Re: Character entities and glyph mapping

> I am puzzled by how Amaya handles character entities (e.g. ™ or €).  These strings are properly converted to their Unicode codepoints during import, but then PutNonISOlatin1Char() is called to coerce many of them to other values.  This step attempts to map the Unicode values to other values with "similar" glyphs.  The problem I have is that it appears to destroy information in the process.  For example, € is initially translated to 8364, which is then translated to 206.  This text value is written out as Unicode 206, not as 8364.

There were some bugs concerning Unicode values in the current release. We 
fixed them in the CVS release
but I'm not sure the bug you mentioned is different or not.
Could you test it? We plan to publish this version tomorrow evening (French 
time).

> I am using Windows NT 4.0 plus some service packs.  I created a page that has a table which shows all the character entities understood by Amaya.  I can display this page in Internet Explorer and it looks good.  Most of the glyphs are what I expect.  I then use Amaya to import and save this page, and I view the resulting page.  It doesn't compare very well to the original.  I commented out the calls to PutNonISOlatine1Char() and reran the test.  This time the pages compare nearly identically.  (♦ came out oddly, that was the only difference between the two pages)

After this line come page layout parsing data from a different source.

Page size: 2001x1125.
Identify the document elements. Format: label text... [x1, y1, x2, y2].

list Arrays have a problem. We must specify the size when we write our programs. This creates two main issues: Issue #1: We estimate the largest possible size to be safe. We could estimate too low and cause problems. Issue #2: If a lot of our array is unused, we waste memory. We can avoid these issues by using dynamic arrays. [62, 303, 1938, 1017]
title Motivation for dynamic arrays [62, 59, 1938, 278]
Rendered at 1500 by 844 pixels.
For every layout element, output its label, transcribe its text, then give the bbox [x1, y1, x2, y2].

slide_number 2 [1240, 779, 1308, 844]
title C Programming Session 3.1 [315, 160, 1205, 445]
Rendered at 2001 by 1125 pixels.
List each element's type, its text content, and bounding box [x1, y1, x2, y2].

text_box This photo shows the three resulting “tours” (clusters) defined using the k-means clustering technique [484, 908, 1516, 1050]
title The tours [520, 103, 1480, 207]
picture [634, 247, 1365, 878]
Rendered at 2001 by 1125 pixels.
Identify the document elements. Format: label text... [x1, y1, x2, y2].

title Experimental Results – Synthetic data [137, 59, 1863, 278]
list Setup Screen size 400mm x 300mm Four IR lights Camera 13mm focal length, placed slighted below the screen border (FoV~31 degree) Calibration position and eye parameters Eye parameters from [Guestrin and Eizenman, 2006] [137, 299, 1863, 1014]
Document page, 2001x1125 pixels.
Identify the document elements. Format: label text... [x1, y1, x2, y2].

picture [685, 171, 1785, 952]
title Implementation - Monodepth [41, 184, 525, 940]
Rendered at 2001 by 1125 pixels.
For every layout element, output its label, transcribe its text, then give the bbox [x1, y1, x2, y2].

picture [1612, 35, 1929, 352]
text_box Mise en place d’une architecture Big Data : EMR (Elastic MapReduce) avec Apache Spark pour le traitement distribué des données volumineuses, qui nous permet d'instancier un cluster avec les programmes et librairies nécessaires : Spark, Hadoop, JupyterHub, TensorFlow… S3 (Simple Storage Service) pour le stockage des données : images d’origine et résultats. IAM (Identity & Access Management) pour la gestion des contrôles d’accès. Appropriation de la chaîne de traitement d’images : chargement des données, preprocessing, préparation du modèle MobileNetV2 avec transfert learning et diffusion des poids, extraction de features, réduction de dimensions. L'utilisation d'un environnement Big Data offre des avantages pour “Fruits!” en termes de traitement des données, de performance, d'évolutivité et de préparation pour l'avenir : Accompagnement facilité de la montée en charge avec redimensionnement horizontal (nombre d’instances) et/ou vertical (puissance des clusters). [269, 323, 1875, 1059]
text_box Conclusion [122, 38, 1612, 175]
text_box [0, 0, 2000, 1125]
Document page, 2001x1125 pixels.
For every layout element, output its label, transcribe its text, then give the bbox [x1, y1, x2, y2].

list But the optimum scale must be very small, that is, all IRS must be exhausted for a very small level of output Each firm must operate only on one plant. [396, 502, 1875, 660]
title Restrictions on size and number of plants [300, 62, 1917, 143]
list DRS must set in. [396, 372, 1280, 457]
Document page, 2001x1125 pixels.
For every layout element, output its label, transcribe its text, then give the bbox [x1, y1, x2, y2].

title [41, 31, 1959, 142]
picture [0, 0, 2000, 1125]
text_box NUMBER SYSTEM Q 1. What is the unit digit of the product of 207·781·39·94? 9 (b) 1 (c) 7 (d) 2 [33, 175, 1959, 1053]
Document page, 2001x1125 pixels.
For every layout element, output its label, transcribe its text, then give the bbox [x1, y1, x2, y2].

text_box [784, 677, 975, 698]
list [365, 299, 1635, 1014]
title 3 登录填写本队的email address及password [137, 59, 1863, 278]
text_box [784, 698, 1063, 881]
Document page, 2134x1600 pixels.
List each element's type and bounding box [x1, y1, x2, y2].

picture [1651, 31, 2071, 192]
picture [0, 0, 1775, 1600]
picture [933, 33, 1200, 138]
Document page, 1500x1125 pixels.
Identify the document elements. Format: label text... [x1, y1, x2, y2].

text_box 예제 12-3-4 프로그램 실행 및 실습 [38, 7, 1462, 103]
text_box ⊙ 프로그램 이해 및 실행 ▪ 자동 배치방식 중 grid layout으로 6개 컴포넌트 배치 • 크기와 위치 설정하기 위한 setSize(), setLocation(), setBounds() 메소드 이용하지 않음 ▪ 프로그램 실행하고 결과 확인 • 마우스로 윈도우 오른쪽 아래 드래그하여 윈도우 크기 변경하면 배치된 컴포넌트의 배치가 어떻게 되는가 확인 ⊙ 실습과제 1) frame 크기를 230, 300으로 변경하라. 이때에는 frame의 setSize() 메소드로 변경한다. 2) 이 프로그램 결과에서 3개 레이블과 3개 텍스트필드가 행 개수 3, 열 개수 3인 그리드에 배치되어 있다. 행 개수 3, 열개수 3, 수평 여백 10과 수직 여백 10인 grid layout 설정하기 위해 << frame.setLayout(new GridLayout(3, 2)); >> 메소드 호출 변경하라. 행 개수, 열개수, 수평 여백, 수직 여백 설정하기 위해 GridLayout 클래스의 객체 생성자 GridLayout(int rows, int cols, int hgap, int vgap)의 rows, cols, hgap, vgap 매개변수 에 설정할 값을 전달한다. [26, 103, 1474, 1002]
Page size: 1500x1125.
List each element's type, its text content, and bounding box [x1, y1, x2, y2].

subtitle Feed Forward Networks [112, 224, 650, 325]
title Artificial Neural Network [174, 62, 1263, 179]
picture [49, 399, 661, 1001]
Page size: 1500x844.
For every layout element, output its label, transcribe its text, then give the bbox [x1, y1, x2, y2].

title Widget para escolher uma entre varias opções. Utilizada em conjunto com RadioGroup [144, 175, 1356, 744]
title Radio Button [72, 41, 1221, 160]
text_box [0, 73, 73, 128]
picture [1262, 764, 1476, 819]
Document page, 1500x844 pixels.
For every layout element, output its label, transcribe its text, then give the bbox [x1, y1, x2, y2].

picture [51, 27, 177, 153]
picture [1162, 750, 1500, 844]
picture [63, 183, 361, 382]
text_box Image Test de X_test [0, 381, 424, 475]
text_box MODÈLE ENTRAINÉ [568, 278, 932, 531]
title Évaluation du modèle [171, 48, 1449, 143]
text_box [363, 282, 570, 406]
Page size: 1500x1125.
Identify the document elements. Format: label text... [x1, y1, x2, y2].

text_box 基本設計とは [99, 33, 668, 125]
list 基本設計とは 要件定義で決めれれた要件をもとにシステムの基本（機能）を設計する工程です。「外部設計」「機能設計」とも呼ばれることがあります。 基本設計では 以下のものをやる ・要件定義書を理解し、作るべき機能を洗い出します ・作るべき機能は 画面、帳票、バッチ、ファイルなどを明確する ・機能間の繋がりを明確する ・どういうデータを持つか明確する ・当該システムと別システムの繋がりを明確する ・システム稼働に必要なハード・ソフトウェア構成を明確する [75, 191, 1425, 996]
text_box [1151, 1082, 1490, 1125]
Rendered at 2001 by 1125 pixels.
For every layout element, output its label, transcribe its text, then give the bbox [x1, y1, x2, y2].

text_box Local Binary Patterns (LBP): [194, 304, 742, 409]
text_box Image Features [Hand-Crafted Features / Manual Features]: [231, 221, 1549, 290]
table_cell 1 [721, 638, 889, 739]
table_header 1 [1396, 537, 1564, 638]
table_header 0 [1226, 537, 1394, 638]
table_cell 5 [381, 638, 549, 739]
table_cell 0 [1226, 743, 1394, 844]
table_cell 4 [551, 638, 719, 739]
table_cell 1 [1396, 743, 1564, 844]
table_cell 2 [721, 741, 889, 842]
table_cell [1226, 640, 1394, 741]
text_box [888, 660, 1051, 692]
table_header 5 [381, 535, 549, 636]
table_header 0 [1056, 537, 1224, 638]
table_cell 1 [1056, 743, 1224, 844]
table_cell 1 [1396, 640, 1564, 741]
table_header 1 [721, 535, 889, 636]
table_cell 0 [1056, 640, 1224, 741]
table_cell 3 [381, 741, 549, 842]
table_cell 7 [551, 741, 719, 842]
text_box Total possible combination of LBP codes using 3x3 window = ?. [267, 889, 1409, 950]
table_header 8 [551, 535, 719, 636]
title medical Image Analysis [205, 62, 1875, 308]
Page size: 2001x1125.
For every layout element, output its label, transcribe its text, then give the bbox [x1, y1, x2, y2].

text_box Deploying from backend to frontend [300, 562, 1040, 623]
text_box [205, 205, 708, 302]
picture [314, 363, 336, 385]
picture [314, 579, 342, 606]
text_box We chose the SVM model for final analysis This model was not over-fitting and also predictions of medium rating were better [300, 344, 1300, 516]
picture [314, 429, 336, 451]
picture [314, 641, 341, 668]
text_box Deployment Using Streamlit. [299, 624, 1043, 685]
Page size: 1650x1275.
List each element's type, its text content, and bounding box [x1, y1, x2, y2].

As you know today Amaya doesn't provide a full Unicode support. The role of 
the function PutNonISOlatine1Char()
is to preserve Unicode values that cannot be displayed by Amaya.

> I have two questions:
> 
> 1.	My understanding of the HTML specification is that it is fine to internally map characters to other glyphs, but you are not allowed to destroy the original information.  Do I correctly understand, and if so, then how does Amaya's behavior match the spec?

Correct except for entities that can be encoded normally with the current 
charset (example if the encoding
is ISO-latin-1 é can be replaced by é).

> 2.	Am I going to encounter other problems if I simply remove the calls to PutNonISOlatin1Char()?

Sure.

> 
> Thanks,
> Rich
> 

-- 
     Irene.

Received on Tuesday, 27 February 2001 12:06:31 UTC